■ What to work on ■
Turn everything from the start of the records down to the line containing "Nous avons recours" into a Markdown table with the columns No. and Text, giving each line its own numbered row and leaving out blank lines.

Text extracted from individual pages
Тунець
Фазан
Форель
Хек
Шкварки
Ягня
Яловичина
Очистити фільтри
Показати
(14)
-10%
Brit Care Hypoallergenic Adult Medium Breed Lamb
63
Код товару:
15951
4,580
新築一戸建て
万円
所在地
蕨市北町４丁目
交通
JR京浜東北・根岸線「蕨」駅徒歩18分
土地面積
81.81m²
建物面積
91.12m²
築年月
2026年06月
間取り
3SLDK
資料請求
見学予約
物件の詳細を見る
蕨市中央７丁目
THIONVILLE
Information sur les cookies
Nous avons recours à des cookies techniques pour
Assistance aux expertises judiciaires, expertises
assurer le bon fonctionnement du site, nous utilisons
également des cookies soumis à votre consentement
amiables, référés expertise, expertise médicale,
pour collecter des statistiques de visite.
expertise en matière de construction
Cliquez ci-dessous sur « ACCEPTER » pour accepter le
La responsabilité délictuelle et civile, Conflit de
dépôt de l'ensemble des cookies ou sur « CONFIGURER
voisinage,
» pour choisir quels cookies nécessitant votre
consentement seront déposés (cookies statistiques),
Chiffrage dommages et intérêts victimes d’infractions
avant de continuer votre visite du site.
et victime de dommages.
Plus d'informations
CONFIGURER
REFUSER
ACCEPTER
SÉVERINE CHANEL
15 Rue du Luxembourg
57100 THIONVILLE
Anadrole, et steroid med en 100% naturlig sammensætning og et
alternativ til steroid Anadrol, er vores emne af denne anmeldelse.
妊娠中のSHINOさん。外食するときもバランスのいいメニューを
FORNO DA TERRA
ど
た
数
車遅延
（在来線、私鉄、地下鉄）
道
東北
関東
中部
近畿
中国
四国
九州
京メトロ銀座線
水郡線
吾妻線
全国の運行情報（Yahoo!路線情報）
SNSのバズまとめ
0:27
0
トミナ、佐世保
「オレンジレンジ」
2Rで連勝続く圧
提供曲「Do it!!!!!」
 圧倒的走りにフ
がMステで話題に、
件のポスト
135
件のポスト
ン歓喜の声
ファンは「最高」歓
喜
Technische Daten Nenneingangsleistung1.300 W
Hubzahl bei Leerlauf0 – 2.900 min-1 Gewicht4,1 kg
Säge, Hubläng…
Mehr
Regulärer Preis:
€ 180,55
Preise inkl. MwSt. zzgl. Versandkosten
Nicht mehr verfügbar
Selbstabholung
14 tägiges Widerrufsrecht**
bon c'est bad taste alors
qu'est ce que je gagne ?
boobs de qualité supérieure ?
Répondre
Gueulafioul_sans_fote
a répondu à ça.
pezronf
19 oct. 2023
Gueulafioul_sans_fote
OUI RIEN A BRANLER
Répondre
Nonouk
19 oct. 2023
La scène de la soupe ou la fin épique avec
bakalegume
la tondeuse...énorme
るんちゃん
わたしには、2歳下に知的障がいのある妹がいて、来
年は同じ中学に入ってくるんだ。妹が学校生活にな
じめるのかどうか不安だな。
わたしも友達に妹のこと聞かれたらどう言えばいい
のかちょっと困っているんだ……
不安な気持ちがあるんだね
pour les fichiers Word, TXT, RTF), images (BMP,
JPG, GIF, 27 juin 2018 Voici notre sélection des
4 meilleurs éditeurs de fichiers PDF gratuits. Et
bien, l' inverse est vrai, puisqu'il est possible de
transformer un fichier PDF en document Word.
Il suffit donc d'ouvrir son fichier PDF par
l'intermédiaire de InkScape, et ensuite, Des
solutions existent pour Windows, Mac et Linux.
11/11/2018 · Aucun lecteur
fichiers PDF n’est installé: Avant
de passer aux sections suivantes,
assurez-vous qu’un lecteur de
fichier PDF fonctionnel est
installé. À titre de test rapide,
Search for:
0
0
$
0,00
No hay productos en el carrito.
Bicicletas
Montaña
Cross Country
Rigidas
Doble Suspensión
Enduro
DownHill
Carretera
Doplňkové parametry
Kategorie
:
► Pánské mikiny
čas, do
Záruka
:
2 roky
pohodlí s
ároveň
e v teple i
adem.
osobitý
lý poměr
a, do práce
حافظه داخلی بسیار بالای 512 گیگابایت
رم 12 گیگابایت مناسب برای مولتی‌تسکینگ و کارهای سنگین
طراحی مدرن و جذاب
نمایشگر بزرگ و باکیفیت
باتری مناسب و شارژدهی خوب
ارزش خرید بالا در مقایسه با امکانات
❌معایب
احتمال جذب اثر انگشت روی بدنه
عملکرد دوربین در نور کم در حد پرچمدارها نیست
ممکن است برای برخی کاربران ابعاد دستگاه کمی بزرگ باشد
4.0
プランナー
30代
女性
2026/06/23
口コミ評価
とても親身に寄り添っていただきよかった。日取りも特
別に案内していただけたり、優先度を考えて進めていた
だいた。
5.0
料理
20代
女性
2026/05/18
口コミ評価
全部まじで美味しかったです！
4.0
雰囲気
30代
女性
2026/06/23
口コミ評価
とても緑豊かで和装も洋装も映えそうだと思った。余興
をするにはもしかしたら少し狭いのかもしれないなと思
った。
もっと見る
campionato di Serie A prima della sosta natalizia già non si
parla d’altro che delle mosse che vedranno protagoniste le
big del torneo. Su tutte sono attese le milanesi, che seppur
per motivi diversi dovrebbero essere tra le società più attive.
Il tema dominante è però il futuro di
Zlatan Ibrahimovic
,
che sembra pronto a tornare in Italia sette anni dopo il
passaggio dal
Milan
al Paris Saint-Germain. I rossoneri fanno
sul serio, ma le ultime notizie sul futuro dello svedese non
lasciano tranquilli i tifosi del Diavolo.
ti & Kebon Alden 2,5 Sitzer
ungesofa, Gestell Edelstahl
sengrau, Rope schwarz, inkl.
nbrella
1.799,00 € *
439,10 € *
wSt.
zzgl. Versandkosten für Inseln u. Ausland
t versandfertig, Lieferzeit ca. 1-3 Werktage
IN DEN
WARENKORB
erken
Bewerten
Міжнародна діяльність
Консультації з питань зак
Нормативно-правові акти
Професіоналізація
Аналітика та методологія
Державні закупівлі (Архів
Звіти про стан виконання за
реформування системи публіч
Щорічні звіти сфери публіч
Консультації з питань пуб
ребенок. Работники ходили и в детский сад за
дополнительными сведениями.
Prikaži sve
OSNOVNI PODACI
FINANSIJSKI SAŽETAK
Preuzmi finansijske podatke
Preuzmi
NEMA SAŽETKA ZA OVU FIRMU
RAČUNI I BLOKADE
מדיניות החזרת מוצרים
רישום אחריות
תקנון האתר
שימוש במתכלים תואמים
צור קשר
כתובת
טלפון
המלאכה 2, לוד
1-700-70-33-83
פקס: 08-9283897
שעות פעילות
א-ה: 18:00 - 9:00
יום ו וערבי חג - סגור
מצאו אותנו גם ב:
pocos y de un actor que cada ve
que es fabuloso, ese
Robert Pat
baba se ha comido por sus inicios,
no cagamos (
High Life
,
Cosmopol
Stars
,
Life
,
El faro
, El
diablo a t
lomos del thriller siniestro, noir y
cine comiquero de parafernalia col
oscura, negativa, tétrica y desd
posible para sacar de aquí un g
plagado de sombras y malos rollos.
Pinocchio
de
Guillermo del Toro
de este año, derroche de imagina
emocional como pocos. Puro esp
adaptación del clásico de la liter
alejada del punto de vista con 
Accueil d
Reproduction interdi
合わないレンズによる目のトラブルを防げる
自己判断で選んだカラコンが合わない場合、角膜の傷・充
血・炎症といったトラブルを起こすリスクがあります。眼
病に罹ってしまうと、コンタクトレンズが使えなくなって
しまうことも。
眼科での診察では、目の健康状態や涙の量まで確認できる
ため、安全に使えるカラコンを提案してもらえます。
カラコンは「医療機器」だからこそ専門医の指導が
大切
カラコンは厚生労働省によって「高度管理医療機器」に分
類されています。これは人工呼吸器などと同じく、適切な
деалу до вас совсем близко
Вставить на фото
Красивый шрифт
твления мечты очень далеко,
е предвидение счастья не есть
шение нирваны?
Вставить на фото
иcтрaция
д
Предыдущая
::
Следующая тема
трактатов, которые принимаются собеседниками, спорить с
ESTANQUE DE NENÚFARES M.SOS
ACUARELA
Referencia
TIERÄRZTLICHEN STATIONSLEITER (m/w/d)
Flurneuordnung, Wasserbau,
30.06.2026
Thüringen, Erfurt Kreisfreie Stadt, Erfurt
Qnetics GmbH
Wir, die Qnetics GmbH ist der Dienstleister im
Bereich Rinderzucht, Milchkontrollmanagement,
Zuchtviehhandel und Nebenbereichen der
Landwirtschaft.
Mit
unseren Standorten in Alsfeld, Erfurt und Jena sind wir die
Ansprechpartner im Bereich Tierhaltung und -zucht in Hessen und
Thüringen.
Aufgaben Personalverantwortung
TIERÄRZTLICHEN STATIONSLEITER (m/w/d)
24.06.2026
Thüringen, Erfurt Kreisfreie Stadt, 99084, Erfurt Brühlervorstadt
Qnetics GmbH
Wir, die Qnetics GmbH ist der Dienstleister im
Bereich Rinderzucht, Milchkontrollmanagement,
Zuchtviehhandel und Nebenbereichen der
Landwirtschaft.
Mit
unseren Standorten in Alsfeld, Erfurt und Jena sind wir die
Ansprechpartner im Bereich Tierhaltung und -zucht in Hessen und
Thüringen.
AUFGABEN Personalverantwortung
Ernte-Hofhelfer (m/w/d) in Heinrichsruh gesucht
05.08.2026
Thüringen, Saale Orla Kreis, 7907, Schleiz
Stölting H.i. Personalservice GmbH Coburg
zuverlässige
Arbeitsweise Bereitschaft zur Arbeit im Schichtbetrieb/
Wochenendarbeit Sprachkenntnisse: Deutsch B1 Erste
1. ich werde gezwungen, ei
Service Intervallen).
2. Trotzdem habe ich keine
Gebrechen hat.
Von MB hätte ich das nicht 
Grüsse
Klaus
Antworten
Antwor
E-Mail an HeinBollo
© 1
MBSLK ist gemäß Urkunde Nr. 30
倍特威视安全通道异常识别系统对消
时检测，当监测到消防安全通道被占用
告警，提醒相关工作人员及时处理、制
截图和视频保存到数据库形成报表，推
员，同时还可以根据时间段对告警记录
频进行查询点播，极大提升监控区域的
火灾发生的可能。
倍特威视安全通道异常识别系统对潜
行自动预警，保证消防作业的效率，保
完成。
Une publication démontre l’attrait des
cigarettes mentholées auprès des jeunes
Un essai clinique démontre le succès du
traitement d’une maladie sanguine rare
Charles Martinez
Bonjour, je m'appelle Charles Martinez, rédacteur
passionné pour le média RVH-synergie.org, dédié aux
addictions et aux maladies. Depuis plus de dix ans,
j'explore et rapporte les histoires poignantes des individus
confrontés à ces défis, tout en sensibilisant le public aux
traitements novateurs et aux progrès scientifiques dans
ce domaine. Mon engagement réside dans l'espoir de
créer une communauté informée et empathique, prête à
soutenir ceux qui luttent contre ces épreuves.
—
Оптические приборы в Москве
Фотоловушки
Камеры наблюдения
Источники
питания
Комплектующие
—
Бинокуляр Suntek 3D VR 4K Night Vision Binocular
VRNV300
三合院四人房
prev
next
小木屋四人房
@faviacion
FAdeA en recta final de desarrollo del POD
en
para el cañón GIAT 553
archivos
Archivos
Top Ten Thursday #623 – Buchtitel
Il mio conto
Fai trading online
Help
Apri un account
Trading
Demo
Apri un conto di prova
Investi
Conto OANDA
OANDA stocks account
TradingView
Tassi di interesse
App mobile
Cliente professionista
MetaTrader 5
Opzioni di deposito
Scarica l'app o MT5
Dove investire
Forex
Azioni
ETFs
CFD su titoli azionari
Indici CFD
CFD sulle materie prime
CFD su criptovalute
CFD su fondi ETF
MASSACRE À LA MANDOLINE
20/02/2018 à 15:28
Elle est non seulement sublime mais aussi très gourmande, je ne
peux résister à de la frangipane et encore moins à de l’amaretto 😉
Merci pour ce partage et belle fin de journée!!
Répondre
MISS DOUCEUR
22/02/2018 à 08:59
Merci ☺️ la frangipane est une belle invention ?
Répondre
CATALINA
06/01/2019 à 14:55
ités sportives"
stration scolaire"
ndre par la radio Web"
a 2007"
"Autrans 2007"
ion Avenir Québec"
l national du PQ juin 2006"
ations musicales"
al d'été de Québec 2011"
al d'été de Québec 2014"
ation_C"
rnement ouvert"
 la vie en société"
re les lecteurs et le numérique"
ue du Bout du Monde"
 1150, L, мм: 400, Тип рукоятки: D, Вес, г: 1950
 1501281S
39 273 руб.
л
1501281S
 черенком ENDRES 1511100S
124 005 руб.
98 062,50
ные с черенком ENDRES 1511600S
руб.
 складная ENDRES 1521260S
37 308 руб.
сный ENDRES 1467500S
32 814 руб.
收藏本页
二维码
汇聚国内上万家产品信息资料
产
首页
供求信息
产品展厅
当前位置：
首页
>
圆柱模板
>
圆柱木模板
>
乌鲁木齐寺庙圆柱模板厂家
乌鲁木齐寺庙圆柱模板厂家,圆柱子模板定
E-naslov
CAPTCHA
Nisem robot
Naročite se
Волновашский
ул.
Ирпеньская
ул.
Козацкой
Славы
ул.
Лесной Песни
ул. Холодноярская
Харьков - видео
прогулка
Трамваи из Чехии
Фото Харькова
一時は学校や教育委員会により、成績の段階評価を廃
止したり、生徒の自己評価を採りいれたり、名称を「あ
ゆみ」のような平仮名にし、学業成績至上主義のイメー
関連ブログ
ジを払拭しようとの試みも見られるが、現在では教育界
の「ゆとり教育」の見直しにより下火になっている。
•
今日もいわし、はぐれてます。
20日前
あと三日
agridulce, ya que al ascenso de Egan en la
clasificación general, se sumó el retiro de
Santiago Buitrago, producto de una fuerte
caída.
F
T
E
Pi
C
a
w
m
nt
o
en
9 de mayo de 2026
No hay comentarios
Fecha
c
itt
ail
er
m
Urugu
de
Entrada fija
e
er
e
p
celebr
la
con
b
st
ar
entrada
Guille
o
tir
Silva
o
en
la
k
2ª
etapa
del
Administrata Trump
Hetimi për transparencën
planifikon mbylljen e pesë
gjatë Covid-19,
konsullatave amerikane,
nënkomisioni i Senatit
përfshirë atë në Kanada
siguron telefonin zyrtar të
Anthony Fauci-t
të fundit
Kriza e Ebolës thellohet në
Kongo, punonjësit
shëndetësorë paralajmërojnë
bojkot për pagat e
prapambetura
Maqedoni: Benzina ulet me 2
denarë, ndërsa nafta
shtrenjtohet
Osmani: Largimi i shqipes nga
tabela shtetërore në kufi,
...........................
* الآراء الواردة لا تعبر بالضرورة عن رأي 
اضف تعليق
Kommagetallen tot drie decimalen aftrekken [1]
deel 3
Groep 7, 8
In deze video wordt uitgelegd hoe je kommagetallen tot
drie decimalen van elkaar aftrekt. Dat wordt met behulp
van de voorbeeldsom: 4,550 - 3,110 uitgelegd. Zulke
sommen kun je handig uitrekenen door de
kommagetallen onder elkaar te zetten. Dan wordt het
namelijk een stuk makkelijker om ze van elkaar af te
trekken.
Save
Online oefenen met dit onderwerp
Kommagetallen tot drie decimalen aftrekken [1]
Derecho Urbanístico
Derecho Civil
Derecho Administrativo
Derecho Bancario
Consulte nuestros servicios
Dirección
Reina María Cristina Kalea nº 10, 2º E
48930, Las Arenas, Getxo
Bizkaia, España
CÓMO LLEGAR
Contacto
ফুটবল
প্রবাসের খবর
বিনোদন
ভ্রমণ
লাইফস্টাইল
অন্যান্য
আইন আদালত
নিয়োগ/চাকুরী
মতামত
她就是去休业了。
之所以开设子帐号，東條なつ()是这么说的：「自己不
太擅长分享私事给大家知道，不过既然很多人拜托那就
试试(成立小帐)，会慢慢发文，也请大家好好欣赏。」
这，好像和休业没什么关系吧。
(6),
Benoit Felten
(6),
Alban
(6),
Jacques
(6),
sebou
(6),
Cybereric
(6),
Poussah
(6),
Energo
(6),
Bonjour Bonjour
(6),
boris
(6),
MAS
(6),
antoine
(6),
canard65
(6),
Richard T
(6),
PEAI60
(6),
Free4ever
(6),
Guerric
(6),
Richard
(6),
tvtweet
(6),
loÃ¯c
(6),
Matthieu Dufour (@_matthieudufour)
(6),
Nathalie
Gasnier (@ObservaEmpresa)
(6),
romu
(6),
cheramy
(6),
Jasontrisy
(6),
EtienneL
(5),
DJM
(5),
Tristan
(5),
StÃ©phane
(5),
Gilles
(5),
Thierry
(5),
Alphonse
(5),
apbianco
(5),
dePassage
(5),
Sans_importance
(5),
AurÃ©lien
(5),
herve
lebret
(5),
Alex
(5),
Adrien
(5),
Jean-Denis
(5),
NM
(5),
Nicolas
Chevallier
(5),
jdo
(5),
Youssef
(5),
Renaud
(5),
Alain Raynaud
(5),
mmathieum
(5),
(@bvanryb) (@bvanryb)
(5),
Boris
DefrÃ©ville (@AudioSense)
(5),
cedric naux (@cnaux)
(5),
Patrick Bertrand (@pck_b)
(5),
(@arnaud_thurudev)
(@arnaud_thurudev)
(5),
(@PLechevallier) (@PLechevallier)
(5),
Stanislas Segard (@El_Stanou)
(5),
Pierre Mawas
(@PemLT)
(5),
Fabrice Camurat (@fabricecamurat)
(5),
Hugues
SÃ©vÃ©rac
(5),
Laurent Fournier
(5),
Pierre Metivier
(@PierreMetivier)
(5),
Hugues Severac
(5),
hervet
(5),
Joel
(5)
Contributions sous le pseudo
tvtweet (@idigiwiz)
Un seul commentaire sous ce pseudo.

■ Response below ■
| No. | Text |
|---|---|
| 1 | Тунець |
| 2 | Фазан |
| 3 | Форель |
| 4 | Хек |
| 5 | Шкварки |
| 6 | Ягня |
| 7 | Яловичина |
| 8 | Очистити фільтри |
| 9 | Показати |
| 10 | (14) |
| 11 | -10% |
| 12 | Brit Care Hypoallergenic Adult Medium Breed Lamb |
| 13 | 63 |
| 14 | Код товару: |
| 15 | 15951 |
| 16 | 4,580 |
| 17 | 新築一戸建て |
| 18 | 万円 |
| 19 | 所在地 |
| 20 | 蕨市北町４丁目 |
| 21 | 交通 |
| 22 | JR京浜東北・根岸線「蕨」駅徒歩18分 |
| 23 | 土地面積 |
| 24 | 81.81m² |
| 25 | 建物面積 |
| 26 | 91.12m² |
| 27 | 築年月 |
| 28 | 2026年06月 |
| 29 | 間取り |
| 30 | 3SLDK |
| 31 | 資料請求 |
| 32 | 見学予約 |
| 33 | 物件の詳細を見る |
| 34 | 蕨市中央７丁目 |
| 35 | THIONVILLE |
| 36 | Information sur les cookies |
| 37 | Nous avons recours à des cookies techniques pour |